BİLGİ Müzik Bölümü Başkanı Tolga Tüzün’ün ses tasarımı Venedik Bienali 58. Uluslararası Sanat Sergisi’nde
Dünyanın önde gelen sanat etkinliklerinden Venedik Bienali 58. Uluslararası Sanat Sergisi, bu yıl 11 Mayıs-24 Kasım 2019 tarihleri arasında düzenleniyor. İstanbul Kültür Sanat Vakfı (İKSV) koordinasyonunda, Fiat’ın sponsorluğunda gerçekleştirilen Türkiye Pavyonu’nda bu yıl sanatçı İnci Eviner’in “Biz, Başka Yerde” başlıklı yapıtı sergilenecek. Yapıtın ses tasarımını İstanbul Bilgi Üniversitesi Müzik Bölüm Başkanı Prof. Dr. Tolga Tüzün yaptı.
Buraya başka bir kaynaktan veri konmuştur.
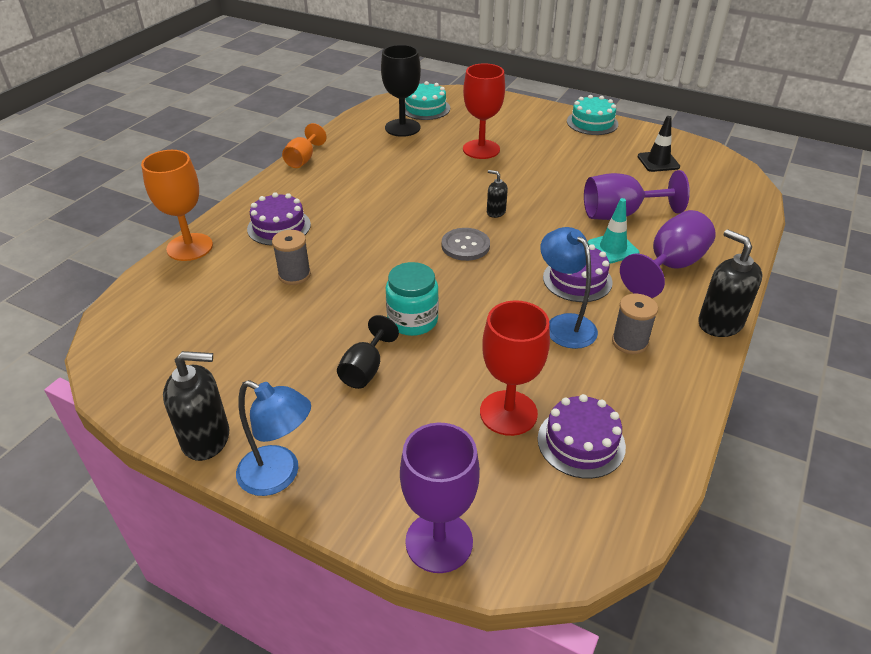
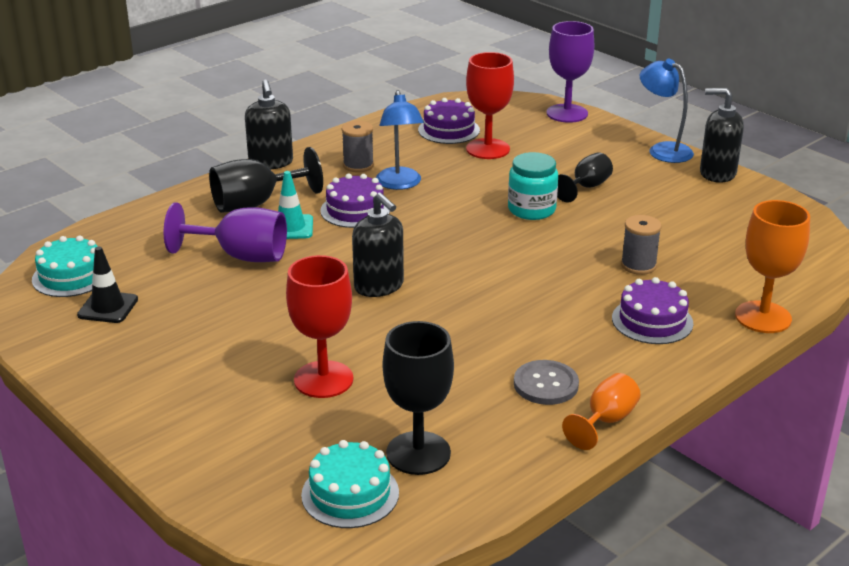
camera: 160 degrees left, 10 degrees down
(465, 246) = (441, 258): grey button -> grey button (546, 384)
(495, 212) = (379, 286): black soap dispenser -> black soap dispenser, size x1.85
(592, 123) = (107, 392): turquoise cake -> turquoise cake (71, 276)
(670, 266) = (255, 204): purple goblet -> black goblet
Biz, Başka Yerde, toplu yer değiştirmelerin sonucunda ortaya çıkan mekânlara dair bir yapıt. Hazırlıkları devam eden sergi, izleyicileri, bu mekânlardaki kişilerin birbirleriyle ve kendi anılarıyla ilişki kurma biçimleri hakkında düşünmeye davet edecek. İnci Eviner’in, yeniden biçimlendirdiği nesneler ve yarattığı hayali karakterleri çeşitli ses unsurlarıyla bir arada kullandığı bu yapıt, Türkiye Pavyonu ziyaretçilerine kayıp, silinmiş ve başka yerde olma hissini yaşatacak. Türkiye Pavyonu için yaratılan mekân, karakterler ve objeler, Alman siyaset bilimci Hannah Arendt’in 1943 yılında kaleme aldığı Biz Mülteciler adlı metinde bahsettiği mücadelelere dair bir anlatı sunacak.
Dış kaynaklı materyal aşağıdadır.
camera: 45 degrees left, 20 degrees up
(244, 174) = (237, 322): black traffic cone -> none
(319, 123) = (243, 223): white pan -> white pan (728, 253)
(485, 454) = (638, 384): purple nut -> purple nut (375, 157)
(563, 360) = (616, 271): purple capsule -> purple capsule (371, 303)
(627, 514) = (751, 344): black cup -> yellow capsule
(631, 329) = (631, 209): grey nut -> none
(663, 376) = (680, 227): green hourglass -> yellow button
Türkiye Pavyonu’nun içerisinde yansıtılacak videolarda performans sanatçısı ve dansçı Canan Yücel Pekiçten, Melih Kıraç ve Gülden Arsal yer alıyor. Videoların görüntü yönetmenliğini Aydın Sarıoğlu, post prodüksiyonu ise Cem Gökçimen ve Cem Perin yapıyor. Projenin görsel kimliğinin ve Türkiye Pavyonu’nun açılışıyla birlikte ziyaretçilerle buluşacak yeni yayının tasarımını ise Okay Karadayılar ve Ali Taptık (ONAGÖRE) üstleniyor. Venedik Bienali’nin ana mekânlarından Arsenale’de yer alan Türkiye Pavyonu’nda görülebilecek serginin küratörlüğünü Zeynep Öz üstleniyor. Projenin mimari tasarımı Birge Yıldırım Okta ve Gürkan Okta’ya, ses tasarımı Tolga Tüzün’e ait.
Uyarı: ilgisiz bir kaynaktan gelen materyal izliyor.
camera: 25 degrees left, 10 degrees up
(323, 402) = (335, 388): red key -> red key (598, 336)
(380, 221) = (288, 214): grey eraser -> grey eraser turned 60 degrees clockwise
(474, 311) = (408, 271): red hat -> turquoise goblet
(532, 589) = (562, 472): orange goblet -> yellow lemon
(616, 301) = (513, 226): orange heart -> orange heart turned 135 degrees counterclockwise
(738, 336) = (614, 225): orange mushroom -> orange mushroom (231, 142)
İnci Eviner, Biz, Başka Yerde ile ilgili olarak şunları söylüyor: “Bu figürler diğer yarılarını bulmak için mekân boyunca hiç durmadan yer değiştiriyorlar. Bu çaba aslında kesintiye uğratılmış, iptal edilmiş hafızalarını ve bedenlerini yeniden ele geçirme çabasıdır. Figürler bu kurguyu yaparken mitolojiler, anılar ve günlük hayatın alışkanlıkları ile neşe ve acılarını birer birer toplayıp yerlerine yerleştirmek zorunda kalıyorlar. Kendimi bütün bunlara tanıklık etmek için olayların içinde ve aynı zamanda dışında tutmaya çalışıyorum. Tanık olmanın sorumluluğu, biz olmayı sorgulamaktan geçiyor.“
Tolga Tüzün’ün ses tasarımı da Eviner’in yer değiştiren figürleri gibi mekanın içinde yerlerini sonsuzca arayan ses objelerinden oluşuyor. Mekanın içinde dolaşan sessel figürler hem mekanla, hem onun deneyimleyen izleyiciyle, hem de Eviner’in desenleri, videoları ve objeleriyle etkileşime geçiyorlar: kopuşlar, kesintiler, süreksizliklerin sesteki kompozisyonu mikro yerleri tanımlarken, makro mekan bu ses objelerin hareketliliği ve polifonisiyle her an yeniden tanımlanıyor. Bu sayede bulunduğunuz yer başka bir yere, mekana dair edinilmiş olan algı başka bir mekan algısına dönüşme potansiyelini her zaman taşıyor. Tüzün bu ses hareketliliğini Eviner’in kurguladığı yapının içine yerleştirdiği 22 hoparlörle sağlıyor. Ses objeleri bazen kulaklarınıza fısıldıyor, bazen ayaklarınızın altında dolaşıyor; izleklerini tanımlayan harita her an değişiyor, sesler de Eviner’in figürleri gibi hep başka bir yerde tamamlanıyorlar.